Hier matin, un membre du Fatah en Cisjordanie a confié au Times of Israel : « Ils ont peur ».

Et ensuite est arrivée la décision de la Haute Cour de suspendre les élections. Certains diront, à coup sûr, que cette décision vient de la peur du président de l’Autorité palestinienne, Mahmoud Abbas, et de son parti. Cette possibilité ne peut être ignorée. Mais il se doit de remarquer que, ces derniers mois, la pression était forte sur les épaules du président de l’AP pour qu’il annule les élections – ce qu’il a systématiquement refusé de faire. Est-ce que cela fait sens que, maintenant, quand il apparaît qu’Abbas pourrait avoir une perspective réaliste de changement en Cisjordanie et même à Hamas, qu’il aurait fait pression sur la Cour pour annuler les élections ? Tout est possible au Moyen-Orient, semble-t-il.

Sous les bonnes conditions préalables

Entre-temps, le ministère des Affaires étrangères russe a annoncé jeudi qu’Abbas et le Premier ministre Benjamin Netanyahu étaient d’accord, « en principe », pour se rencontrer à Moscou. Ni une date, ni des termes n’ont été fixés. Mais ce message devrait causer plus qu’un léger inconfort du côté palestinien.

Pendant des semaines, les dirigeants palestiniens ont martelé, aux Palestiniens comme aux Israéliens, qu’il n’y aurait pas de sommet sans un accord israélien préalable sur l’arrêt de la construction d’implanatations et la libération d’un quatrième groupe de prisonniers d’une précédente négociation.

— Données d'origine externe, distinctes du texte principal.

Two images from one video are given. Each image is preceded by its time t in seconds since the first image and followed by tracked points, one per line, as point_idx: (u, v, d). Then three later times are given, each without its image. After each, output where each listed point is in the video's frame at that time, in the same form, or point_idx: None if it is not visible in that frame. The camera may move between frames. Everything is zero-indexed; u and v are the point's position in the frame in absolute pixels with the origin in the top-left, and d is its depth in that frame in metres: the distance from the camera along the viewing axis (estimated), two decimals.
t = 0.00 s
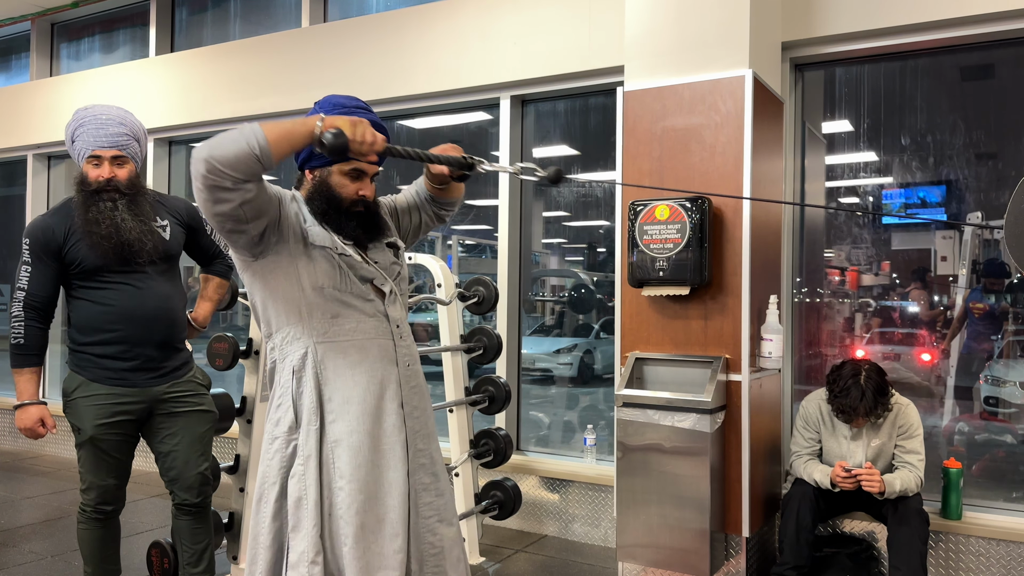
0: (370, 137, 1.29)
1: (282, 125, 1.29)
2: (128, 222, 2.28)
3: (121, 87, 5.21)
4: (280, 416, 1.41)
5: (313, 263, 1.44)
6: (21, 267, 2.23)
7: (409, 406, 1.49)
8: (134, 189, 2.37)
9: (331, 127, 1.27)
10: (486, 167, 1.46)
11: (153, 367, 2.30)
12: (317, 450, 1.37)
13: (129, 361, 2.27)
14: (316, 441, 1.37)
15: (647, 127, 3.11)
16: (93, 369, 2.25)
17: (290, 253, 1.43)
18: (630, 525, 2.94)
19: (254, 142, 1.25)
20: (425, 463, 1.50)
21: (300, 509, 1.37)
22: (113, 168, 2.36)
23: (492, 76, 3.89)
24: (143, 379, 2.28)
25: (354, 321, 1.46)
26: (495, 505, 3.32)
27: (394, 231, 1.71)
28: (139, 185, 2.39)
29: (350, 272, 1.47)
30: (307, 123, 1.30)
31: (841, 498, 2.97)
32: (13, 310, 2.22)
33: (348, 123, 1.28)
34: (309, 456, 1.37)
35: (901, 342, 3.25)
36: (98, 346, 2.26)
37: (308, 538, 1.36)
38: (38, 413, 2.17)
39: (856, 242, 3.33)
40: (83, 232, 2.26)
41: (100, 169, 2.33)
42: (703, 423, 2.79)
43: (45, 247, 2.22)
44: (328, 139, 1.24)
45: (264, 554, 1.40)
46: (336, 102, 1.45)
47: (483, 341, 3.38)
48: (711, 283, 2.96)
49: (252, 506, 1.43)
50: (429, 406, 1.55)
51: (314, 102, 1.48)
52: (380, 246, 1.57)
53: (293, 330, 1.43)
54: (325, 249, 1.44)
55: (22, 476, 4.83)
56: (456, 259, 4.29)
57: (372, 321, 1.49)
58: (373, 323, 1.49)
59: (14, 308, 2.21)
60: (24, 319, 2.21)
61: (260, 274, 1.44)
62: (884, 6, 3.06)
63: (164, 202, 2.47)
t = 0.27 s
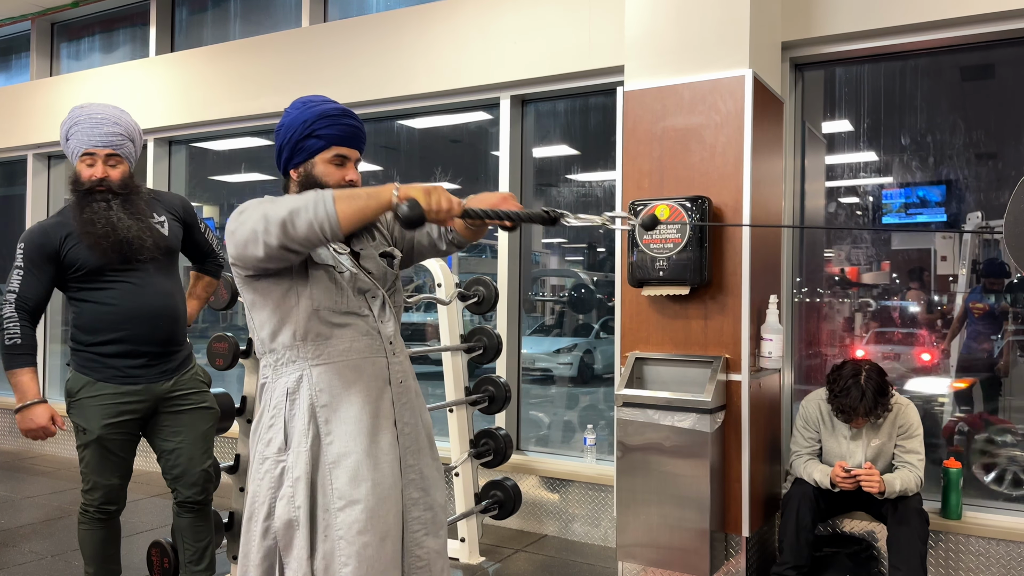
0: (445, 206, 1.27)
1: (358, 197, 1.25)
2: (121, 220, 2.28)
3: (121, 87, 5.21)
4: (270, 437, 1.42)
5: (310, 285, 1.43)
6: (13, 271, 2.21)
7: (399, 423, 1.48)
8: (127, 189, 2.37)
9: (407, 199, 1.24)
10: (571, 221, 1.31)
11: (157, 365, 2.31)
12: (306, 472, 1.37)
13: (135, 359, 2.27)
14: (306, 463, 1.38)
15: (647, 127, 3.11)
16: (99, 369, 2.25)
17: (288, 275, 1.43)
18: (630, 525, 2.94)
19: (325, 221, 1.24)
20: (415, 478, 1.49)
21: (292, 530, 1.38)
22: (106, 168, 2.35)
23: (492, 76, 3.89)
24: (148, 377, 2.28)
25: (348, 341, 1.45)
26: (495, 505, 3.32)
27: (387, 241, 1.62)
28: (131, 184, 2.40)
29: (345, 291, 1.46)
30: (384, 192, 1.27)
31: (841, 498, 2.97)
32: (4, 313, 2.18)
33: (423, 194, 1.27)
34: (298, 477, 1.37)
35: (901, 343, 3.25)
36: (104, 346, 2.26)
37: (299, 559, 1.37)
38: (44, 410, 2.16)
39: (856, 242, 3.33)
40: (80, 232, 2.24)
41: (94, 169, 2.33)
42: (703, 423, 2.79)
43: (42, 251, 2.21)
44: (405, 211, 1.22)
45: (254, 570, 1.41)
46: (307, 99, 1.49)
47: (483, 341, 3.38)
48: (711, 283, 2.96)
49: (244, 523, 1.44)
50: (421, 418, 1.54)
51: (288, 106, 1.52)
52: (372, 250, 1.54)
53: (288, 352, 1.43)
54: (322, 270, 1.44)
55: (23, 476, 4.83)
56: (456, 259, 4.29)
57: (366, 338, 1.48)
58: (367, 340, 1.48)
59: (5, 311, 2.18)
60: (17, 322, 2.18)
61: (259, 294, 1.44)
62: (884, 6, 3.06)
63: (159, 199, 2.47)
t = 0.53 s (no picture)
0: (491, 250, 1.25)
1: (402, 238, 1.25)
2: (96, 221, 2.23)
3: (121, 87, 5.21)
4: (270, 444, 1.41)
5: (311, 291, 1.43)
6: (18, 285, 2.19)
7: (398, 427, 1.48)
8: (104, 189, 2.32)
9: (453, 247, 1.23)
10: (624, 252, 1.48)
11: (151, 363, 2.31)
12: (306, 479, 1.37)
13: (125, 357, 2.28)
14: (306, 470, 1.37)
15: (648, 127, 3.11)
16: (90, 368, 2.26)
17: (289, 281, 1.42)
18: (630, 525, 2.94)
19: (368, 261, 1.26)
20: (413, 479, 1.50)
21: (291, 537, 1.37)
22: (83, 168, 2.32)
23: (492, 76, 3.89)
24: (140, 374, 2.29)
25: (348, 346, 1.45)
26: (495, 505, 3.32)
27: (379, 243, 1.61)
28: (110, 183, 2.35)
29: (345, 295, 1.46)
30: (429, 234, 1.26)
31: (841, 498, 2.97)
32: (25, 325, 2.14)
33: (468, 238, 1.25)
34: (298, 484, 1.37)
35: (900, 343, 3.25)
36: (96, 346, 2.27)
37: (300, 565, 1.37)
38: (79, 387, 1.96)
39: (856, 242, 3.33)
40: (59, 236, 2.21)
41: (70, 169, 2.31)
42: (703, 423, 2.79)
43: (33, 258, 2.19)
44: (452, 261, 1.21)
45: None
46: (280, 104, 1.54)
47: (483, 341, 3.38)
48: (711, 283, 2.96)
49: (244, 531, 1.44)
50: (419, 422, 1.54)
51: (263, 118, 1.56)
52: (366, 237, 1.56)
53: (289, 359, 1.43)
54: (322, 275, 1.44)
55: (22, 476, 4.83)
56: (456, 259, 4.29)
57: (365, 343, 1.47)
58: (366, 345, 1.47)
59: (23, 322, 2.13)
60: (37, 326, 2.13)
61: (261, 301, 1.44)
62: (884, 6, 3.05)
63: (140, 195, 2.43)
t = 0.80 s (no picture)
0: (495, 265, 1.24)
1: (409, 247, 1.25)
2: (92, 225, 2.23)
3: (121, 88, 5.21)
4: (267, 444, 1.41)
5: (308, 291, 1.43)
6: (9, 288, 2.18)
7: (394, 429, 1.48)
8: (102, 193, 2.32)
9: (459, 261, 1.22)
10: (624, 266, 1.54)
11: (150, 363, 2.31)
12: (302, 480, 1.37)
13: (123, 357, 2.28)
14: (301, 471, 1.37)
15: (647, 127, 3.11)
16: (89, 369, 2.26)
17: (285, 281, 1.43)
18: (630, 525, 2.94)
19: (375, 267, 1.26)
20: (410, 482, 1.49)
21: (286, 537, 1.37)
22: (80, 172, 2.33)
23: (492, 77, 3.89)
24: (139, 374, 2.29)
25: (344, 348, 1.44)
26: (495, 505, 3.32)
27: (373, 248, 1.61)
28: (106, 187, 2.35)
29: (342, 296, 1.46)
30: (436, 246, 1.24)
31: (841, 498, 2.98)
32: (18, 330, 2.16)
33: (473, 253, 1.24)
34: (294, 485, 1.37)
35: (901, 342, 3.25)
36: (94, 348, 2.27)
37: (295, 565, 1.37)
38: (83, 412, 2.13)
39: (856, 242, 3.33)
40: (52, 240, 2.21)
41: (68, 173, 2.32)
42: (703, 423, 2.79)
43: (27, 262, 2.18)
44: (457, 275, 1.20)
45: None
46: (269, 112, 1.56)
47: (483, 341, 3.39)
48: (711, 283, 2.96)
49: (240, 531, 1.44)
50: (414, 425, 1.54)
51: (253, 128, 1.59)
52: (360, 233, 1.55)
53: (286, 358, 1.43)
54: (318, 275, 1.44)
55: (23, 476, 4.83)
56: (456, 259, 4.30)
57: (362, 344, 1.47)
58: (363, 347, 1.47)
59: (17, 328, 2.16)
60: (31, 335, 2.16)
61: (260, 300, 1.45)
62: (884, 5, 3.06)
63: (136, 194, 2.43)
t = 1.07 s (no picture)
0: (429, 175, 1.28)
1: (337, 162, 1.23)
2: (112, 224, 2.26)
3: (121, 88, 5.21)
4: (271, 432, 1.41)
5: (310, 279, 1.44)
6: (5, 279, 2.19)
7: (398, 421, 1.47)
8: (119, 192, 2.36)
9: (390, 164, 1.24)
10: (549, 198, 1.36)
11: (153, 361, 2.31)
12: (306, 469, 1.37)
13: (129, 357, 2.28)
14: (306, 461, 1.37)
15: (648, 127, 3.11)
16: (94, 369, 2.26)
17: (285, 269, 1.43)
18: (630, 525, 2.94)
19: (302, 184, 1.20)
20: (414, 474, 1.49)
21: (290, 527, 1.38)
22: (101, 171, 2.35)
23: (492, 77, 3.89)
24: (144, 374, 2.28)
25: (347, 337, 1.45)
26: (495, 505, 3.32)
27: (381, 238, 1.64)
28: (123, 188, 2.38)
29: (343, 284, 1.47)
30: (365, 158, 1.23)
31: (841, 498, 2.98)
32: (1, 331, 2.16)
33: (406, 161, 1.26)
34: (298, 474, 1.37)
35: (901, 343, 3.25)
36: (97, 347, 2.26)
37: (298, 555, 1.37)
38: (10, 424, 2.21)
39: (856, 242, 3.33)
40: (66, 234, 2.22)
41: (90, 172, 2.32)
42: (703, 423, 2.79)
43: (28, 258, 2.18)
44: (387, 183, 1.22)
45: (252, 566, 1.40)
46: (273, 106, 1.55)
47: (483, 341, 3.39)
48: (711, 283, 2.97)
49: (242, 519, 1.43)
50: (422, 418, 1.53)
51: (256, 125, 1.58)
52: (358, 235, 1.55)
53: (288, 346, 1.43)
54: (320, 263, 1.45)
55: (22, 476, 4.83)
56: (456, 259, 4.30)
57: (366, 337, 1.48)
58: (367, 339, 1.48)
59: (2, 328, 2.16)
60: (8, 331, 2.17)
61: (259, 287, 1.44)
62: (885, 5, 3.06)
63: (146, 199, 2.46)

Puis, soudainement, mercredi, Abbas a fait volte-face et, comme un bon politicien, a déclaré qu’il approuvait la demande russe pour rencontrer Netanyahu sans conditions préalables. Cette déclaration avait probablement pour but de faire plaisir aux Russes et d’embarrasser Netanyahu, qui ne s’est pas pressé pour accepter à son tour. Le Premier ministre a ensuite confirmé, jeudi, qu’il était d’accord pour rencontrer Abbas, « à la condition »… qu’il n’y ait pas de préconditions.

Il est encore trop tôt pour dire quand ils se rencontreront, ni ce qu’ils pourraient gagner d’une rencontre, si elle a effectivement lieu. Mais Abbas, qui n’est pas du tout soutenu par une population palestinienne franchement hostile, devrait s’apprêter à affronter des critiques encore plus dures, maintenant qu’il a accepté de rencontrer Netanyahu.